## BEGIN Selected excerpt

Finance data lake development

Introduction

Large enterprises acquiring companies often face challenges integrating financial systems. Our client, a Fortune 100 industrial conglomerate, has acquired dozens of businesses over the last several decades, each with its own ERP system and data warehouse solution, which created inefficiencies limiting performance and cost-effectiveness.

The Challenge

Interrelated technical, operational and security requirements

Every day, our client’s companies record tens of thousands of financial transactions. This poses a unique set of needs for a data lake:

Ingesting highly granular data — usually transaction-level — in near-real-time
Over 100 source systems belonging to more than thirty different types
Complying with Sarbanes Oxley (SOX) requirements
Zero tolerance for data inconsistencies
Managing voluminous and complex data: 200TB of enterprise data comprising more than 25,000 data domains (tables) of over five hundred distinct types
Providing simultaneous data consumption and continuous ingestion

The Objective

A highly performant single source of truth for financial reporting

To optimize the performance of financial reporting systems and reduce license, equipment and personnel costs, our client launched a project to consolidate the disparate data warehouses into a single data lake for financial data.

## END Selected excerpt
## BEGIN Provided records

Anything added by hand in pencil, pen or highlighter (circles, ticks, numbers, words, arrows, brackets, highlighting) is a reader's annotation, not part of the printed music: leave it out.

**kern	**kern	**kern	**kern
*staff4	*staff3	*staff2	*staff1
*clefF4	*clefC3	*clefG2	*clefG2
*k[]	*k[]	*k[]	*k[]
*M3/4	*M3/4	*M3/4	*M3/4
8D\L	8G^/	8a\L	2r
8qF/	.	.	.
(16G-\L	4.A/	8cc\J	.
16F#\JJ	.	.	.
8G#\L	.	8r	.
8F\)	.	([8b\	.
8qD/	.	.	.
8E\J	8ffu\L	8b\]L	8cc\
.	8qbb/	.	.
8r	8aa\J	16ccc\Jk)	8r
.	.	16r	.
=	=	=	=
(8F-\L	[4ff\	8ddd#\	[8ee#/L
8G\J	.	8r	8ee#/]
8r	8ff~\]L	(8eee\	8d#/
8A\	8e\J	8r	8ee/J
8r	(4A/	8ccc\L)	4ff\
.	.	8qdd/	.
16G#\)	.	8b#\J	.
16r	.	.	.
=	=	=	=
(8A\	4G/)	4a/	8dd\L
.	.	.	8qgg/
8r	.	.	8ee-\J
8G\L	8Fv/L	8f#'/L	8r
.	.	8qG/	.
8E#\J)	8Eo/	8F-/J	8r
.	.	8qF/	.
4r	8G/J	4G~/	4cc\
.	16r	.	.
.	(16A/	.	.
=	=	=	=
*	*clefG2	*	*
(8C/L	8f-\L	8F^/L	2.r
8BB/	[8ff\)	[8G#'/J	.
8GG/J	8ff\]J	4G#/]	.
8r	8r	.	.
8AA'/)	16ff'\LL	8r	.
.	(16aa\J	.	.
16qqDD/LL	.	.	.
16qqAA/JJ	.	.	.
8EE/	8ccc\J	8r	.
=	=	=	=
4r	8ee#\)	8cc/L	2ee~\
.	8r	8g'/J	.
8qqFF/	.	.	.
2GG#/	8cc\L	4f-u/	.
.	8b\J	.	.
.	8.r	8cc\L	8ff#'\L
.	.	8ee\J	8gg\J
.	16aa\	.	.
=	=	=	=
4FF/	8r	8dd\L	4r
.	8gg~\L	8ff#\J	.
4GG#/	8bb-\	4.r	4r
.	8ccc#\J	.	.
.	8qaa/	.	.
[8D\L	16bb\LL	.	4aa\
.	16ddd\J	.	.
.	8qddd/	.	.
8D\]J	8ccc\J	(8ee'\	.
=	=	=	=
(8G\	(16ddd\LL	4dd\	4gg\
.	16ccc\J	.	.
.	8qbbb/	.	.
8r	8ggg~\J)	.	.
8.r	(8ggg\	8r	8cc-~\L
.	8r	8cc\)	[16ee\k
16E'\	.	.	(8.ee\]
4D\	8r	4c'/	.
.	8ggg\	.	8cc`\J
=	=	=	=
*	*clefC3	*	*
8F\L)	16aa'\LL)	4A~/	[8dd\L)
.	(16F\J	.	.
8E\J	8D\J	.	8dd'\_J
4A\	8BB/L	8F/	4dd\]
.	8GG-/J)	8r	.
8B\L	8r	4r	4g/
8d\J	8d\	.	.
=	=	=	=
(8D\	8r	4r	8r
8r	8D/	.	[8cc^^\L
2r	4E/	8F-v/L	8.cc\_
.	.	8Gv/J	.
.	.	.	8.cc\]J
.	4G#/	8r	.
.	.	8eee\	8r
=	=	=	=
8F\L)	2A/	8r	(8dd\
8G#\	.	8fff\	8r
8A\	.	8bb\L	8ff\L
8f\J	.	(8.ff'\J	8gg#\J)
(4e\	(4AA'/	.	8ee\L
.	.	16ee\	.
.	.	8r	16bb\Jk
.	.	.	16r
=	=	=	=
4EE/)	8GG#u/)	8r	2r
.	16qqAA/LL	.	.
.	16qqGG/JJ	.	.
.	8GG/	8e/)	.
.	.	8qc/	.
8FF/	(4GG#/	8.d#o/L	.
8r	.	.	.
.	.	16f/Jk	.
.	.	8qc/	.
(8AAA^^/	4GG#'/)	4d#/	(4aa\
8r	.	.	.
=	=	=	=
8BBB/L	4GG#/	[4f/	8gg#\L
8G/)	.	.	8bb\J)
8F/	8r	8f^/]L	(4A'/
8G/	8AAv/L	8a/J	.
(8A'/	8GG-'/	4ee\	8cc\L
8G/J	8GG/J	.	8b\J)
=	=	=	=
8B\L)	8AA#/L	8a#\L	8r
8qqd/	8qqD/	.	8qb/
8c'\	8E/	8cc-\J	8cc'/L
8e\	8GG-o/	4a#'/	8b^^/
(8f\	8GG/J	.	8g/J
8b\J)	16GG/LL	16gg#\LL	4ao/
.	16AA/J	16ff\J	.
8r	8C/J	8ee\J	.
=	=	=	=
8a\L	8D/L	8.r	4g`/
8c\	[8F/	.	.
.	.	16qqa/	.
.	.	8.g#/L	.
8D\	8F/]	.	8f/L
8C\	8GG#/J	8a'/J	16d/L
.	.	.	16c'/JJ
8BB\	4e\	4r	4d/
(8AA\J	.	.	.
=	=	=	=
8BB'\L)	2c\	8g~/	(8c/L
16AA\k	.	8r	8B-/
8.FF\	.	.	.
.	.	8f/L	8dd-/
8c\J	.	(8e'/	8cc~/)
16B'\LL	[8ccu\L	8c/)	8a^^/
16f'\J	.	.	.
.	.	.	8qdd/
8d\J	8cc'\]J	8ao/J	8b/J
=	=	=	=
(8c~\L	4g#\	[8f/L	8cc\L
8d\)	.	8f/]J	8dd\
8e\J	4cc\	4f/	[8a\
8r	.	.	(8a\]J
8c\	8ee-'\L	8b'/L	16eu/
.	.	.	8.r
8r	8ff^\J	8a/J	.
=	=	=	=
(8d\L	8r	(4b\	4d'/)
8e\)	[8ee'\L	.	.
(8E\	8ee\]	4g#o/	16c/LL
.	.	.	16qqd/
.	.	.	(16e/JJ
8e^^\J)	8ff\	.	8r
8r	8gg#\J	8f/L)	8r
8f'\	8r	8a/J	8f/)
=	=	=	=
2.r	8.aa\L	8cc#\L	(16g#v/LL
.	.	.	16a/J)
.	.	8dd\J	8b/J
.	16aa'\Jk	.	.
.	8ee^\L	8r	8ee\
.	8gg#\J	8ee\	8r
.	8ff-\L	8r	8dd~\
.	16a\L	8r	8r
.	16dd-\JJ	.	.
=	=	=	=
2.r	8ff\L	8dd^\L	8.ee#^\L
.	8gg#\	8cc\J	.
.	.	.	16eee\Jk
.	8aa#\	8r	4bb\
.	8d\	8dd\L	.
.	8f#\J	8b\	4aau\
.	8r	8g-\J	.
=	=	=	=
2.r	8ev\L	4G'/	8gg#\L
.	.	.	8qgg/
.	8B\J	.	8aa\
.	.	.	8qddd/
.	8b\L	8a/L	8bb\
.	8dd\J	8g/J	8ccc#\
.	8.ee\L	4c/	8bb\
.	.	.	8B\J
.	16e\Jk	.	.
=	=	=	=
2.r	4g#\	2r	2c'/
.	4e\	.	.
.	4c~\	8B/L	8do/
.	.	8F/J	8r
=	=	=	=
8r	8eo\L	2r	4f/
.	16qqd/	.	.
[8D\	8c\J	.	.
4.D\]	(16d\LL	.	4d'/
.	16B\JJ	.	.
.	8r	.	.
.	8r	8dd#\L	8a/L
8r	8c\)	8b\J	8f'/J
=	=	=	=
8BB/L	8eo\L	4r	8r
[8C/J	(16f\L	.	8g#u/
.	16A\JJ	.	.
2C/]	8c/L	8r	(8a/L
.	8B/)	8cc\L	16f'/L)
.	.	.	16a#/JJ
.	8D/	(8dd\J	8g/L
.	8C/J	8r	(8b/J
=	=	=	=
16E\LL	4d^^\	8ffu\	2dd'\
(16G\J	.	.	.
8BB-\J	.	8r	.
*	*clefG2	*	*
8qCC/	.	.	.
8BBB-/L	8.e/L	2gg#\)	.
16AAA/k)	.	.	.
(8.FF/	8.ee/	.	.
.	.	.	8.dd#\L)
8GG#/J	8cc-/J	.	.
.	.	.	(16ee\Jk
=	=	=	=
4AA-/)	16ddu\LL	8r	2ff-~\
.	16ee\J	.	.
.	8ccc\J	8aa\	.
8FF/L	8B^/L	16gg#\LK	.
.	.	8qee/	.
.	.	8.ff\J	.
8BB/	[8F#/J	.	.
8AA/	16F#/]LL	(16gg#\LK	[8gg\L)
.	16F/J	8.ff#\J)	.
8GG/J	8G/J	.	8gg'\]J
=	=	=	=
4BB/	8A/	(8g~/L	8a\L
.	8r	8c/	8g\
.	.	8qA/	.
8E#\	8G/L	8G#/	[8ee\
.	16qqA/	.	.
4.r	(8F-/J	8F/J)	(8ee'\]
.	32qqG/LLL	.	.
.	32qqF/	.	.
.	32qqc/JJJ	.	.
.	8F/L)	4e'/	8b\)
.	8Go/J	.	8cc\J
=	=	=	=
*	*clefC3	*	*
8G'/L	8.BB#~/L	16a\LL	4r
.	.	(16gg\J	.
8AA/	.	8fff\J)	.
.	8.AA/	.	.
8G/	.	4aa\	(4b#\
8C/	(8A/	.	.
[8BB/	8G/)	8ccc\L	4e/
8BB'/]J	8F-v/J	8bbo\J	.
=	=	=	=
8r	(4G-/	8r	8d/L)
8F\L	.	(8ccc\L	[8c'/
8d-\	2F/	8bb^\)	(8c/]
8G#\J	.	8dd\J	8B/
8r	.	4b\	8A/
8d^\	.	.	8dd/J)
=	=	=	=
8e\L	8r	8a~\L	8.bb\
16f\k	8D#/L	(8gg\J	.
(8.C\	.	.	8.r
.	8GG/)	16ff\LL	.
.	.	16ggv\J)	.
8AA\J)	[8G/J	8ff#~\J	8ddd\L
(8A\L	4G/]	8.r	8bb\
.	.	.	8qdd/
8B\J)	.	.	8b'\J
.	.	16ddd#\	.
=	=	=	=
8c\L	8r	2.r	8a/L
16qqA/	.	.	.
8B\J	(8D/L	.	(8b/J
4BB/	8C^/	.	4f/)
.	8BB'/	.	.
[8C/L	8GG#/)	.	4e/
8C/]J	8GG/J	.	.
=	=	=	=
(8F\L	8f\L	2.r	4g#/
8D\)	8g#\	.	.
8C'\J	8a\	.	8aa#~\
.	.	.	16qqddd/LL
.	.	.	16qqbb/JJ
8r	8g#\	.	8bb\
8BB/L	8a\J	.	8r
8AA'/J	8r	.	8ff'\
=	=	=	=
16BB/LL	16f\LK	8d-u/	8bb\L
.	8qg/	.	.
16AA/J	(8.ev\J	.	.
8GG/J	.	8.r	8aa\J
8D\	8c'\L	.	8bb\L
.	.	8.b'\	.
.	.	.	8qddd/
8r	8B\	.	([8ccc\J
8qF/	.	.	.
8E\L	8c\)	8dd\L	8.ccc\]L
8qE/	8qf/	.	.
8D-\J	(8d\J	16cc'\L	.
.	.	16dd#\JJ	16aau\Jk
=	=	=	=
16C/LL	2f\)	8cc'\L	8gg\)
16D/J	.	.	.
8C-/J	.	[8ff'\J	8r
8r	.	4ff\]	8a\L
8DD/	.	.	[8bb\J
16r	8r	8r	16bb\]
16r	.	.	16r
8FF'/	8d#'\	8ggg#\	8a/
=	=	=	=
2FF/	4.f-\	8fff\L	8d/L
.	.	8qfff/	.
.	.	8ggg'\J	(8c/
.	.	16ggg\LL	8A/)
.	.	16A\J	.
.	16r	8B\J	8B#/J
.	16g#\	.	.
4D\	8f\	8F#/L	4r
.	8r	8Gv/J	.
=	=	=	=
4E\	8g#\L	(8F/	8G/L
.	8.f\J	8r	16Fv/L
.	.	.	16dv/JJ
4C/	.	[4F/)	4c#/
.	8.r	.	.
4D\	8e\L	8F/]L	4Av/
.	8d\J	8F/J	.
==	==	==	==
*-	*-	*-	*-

## END Provided records

Task details: According to the finance data lake text, how much enterprise data must the data lake manage?

Result of this exercise: 200TB of enterprise data, made up of more than 25,000 data domains (tables) of over five hundred distinct types.